• Your objective:
In the first post of the forum thread below, turn the paragraph that opens "I am new to TAM" into a brief list that keeps its main facts.

• Passage to read:
• • • • • • •

# Howdy all



## BootsAndJeans (3 mo ago)

I am new to TAM. We've been married 38 years, together for 40. We were high school sweethearts. 

We have two grown children and one grandchild: son is a physician, daughter is in IT.

I served a total of 20 years in the military (AD/NG) and am now a network engineer.

We have a fairly solid marriage and have worked to overcome the problems of life together.

Now in our late fifties and dealing with the issues that come with aging.


----------



## BeyondRepair007 (Nov 4, 2021)

BootsAndJeans said:


> I am new to TAM. We've been married 38 years, together for 40. We were high school sweethearts.
> 
> We have two grown children and one grandchild: son is a physician, daughter is in IT.
> 
> ...


Welcome to TAM!
Always room for a weekend warrior here 

You can start a thread in a specific forum about any issues you want to talk about, or you can just add comments here. your call.

And thank you for your service.
My one regret (well maybe not only) is that I didn’t do my 20 and retire. I was a young dumb kid.

Welcome!


----------



## BootsAndJeans (3 mo ago)

BeyondRepair007 said:


> Welcome to TAM!
> Always room for a weekend warrior here
> 
> You can start a thread in a specific forum about any issues you want to talk about, or you can just add comments here. your call.
> ...


Thanks


----------



## Mr.Married (Feb 21, 2018)

Welcome from another Texan. Kick ya boots up and let us have it 👍


----------



## Loves Coffee (4 mo ago)

Welcome. Glad to see you here.


----------



## *Deidre* (Feb 7, 2016)

Here’s a cup of tea to make you feel welcome.


----------



## TinyTbone (6 mo ago)

Hey and welcome from a retired Navy vet!


----------

• • • • • • •

• Record excerpts:
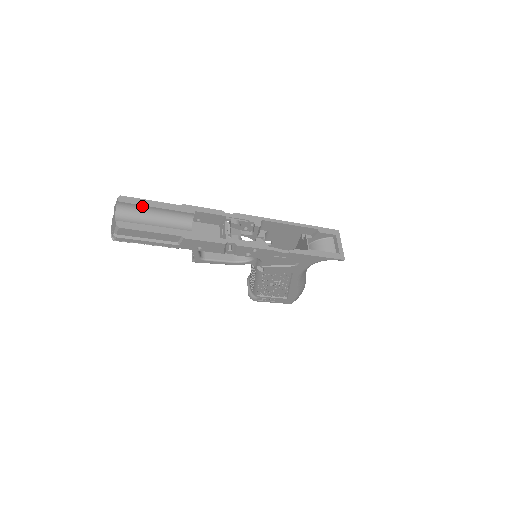
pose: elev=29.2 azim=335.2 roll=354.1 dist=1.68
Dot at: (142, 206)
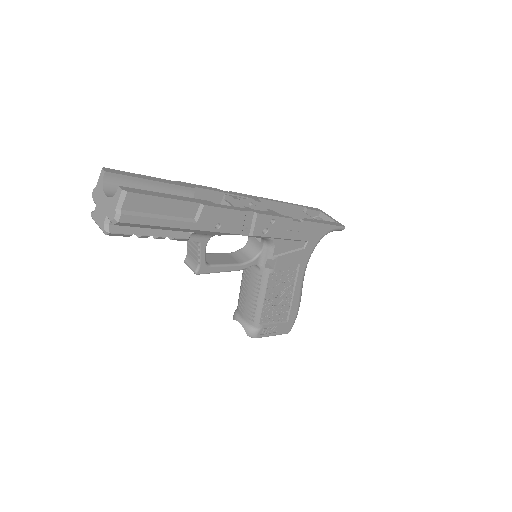
Dot at: (135, 180)
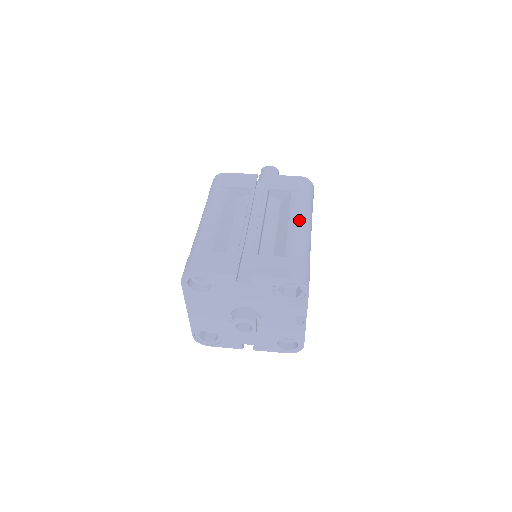
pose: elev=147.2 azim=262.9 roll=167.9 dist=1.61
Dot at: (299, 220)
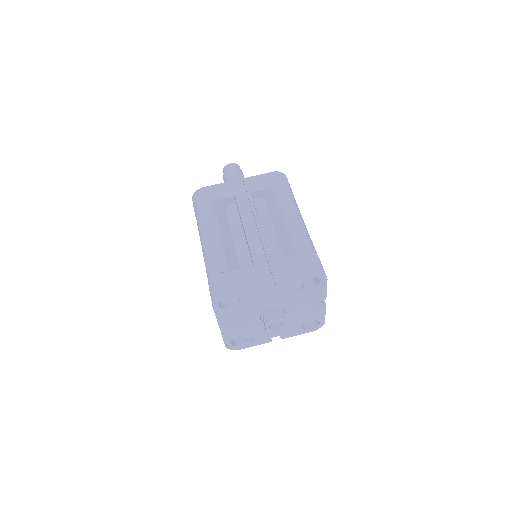
Dot at: (292, 216)
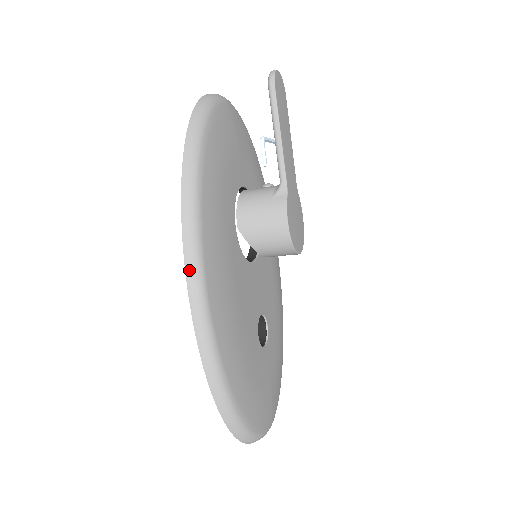
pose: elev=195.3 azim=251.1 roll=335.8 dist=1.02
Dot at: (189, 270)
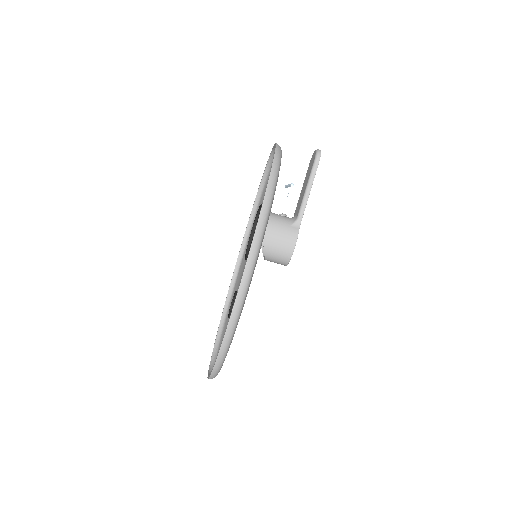
Dot at: (251, 255)
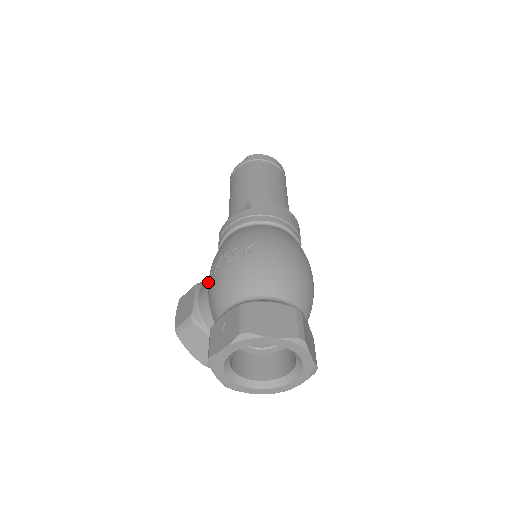
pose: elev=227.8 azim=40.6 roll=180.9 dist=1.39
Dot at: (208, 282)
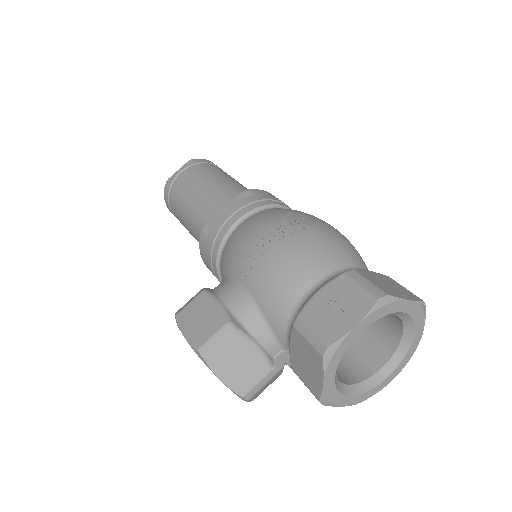
Dot at: (229, 280)
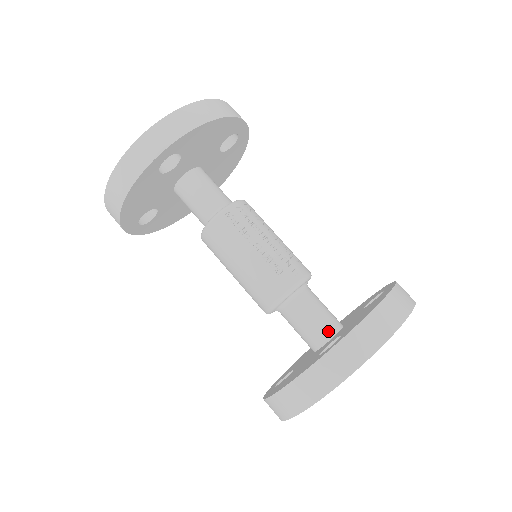
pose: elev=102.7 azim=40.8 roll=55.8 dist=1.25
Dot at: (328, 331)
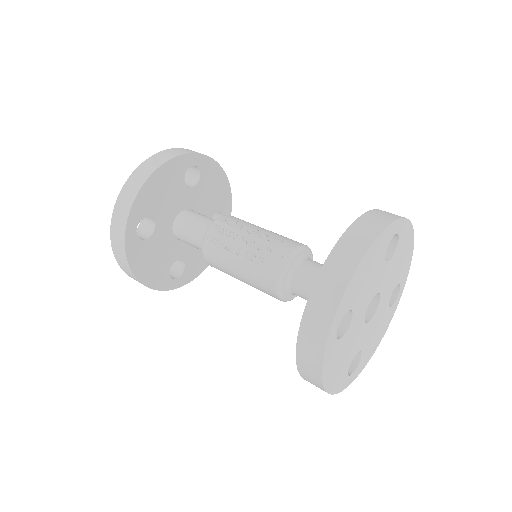
Dot at: occluded
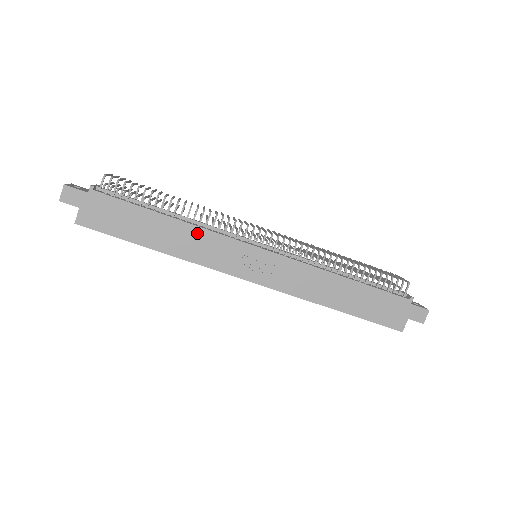
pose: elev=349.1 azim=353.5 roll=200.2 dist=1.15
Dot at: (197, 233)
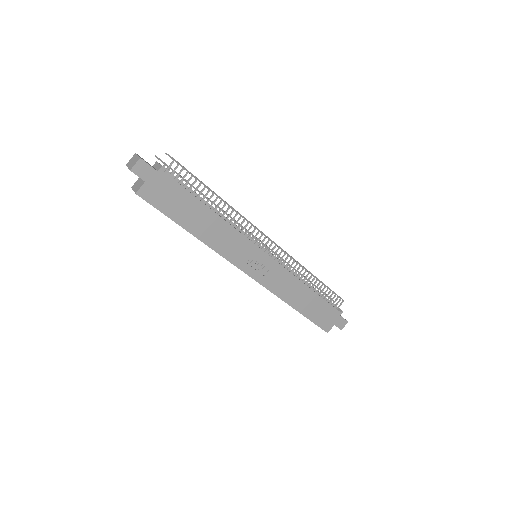
Dot at: (228, 230)
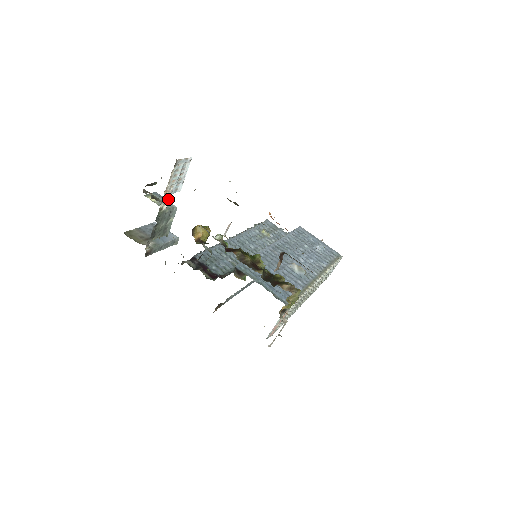
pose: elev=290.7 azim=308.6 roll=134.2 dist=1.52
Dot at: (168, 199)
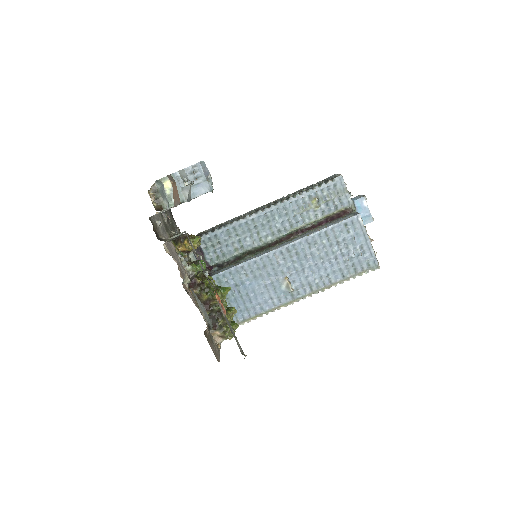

• • • • • • •

• Exercise solution:
- New to TAM
- Married 38 years, together for 40
- High school sweethearts